Given exercise A: According to the answer in the triangle ABC problem, what value of x does the sine-law solution give?

Excerpt to read:
Finding the angles of $\triangle ABC$

Question

In a $\triangle ABC$, from vertex $C$, the median to $AB$, the angle bisector of $\angle BCA$ and the perpendicular to $AB$ divides angle $\angle BCA$ into four equal parts.

The task is to compute angles in $\triangle ABC$.

Thanks for any help.

Answer 1

Applying sine law to triangle ACD, we have $\dfrac {s}{t} = \dfrac {\sin (90 – 3x)}{\sin x} = \dfrac {\cos 3x}{\sin x}$

Applying sine law to triangle BCD, we have $\dfrac {s}{t} = \dfrac {\sin (90 – x)}{\sin 3x} = \dfrac {\cos x}{\sin 3x}$

Then $\sin 3x \cos3x – \sin x \cos x = 0$

By Wolframalpha, we have x = $\dfrac {\pi}{2} - \dfrac {3 \pi}{8} radian = 22.5^0$ (an answer that matches @Lucian 's)

[Note: the trig equation can also be solved as $2 \sin 3x \cos3x = 2\sin x \cos x$. Then, $\sin 6x = \sin 2x$. This means $x = 0$ or $6x = \pi - 2x$; and this further yields $x = \dfrac {\pi}{8}$.]

Result follows.

Data shown:
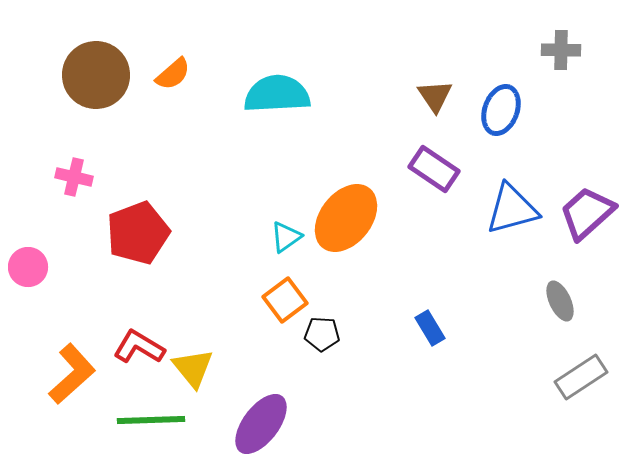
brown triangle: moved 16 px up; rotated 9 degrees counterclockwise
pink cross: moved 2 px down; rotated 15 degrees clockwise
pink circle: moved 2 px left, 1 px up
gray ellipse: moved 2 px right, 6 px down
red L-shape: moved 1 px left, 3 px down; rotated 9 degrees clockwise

--

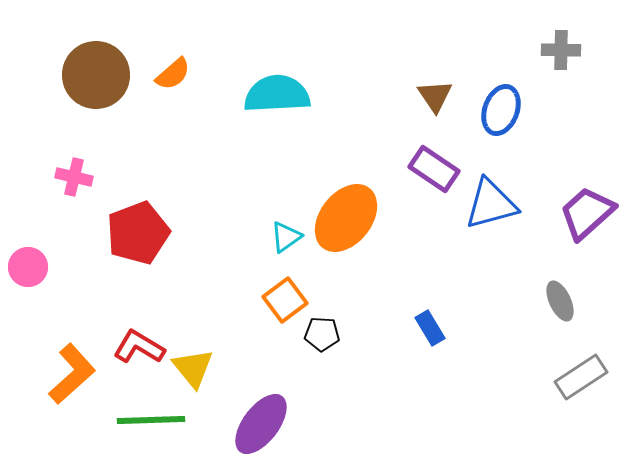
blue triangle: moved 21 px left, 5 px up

* * *

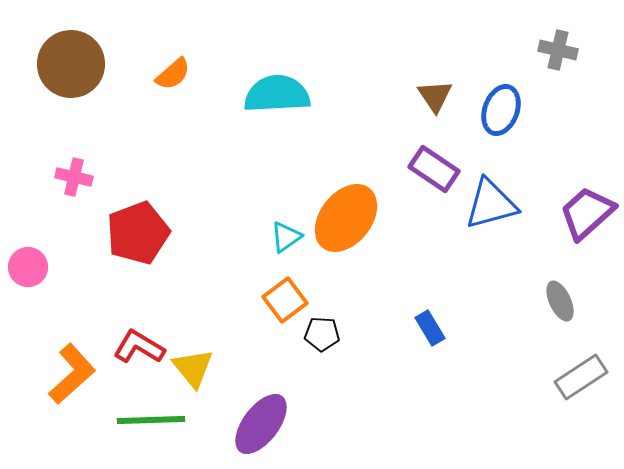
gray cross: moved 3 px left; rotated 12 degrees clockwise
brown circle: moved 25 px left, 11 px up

Given exercise B: Convert the entries into a JSON list of strings, one string per line and no strings for blank lines. Begin at the line containing "gray cross: moved" and stop after the line containing "brown circle: moved 25 px left, 11 px up".

Full output A: x = 22.5°, or π/8 radians.

Full output B:
[
  "gray cross: moved 3 px left; rotated 12 degrees clockwise",
  "brown circle: moved 25 px left, 11 px up"
]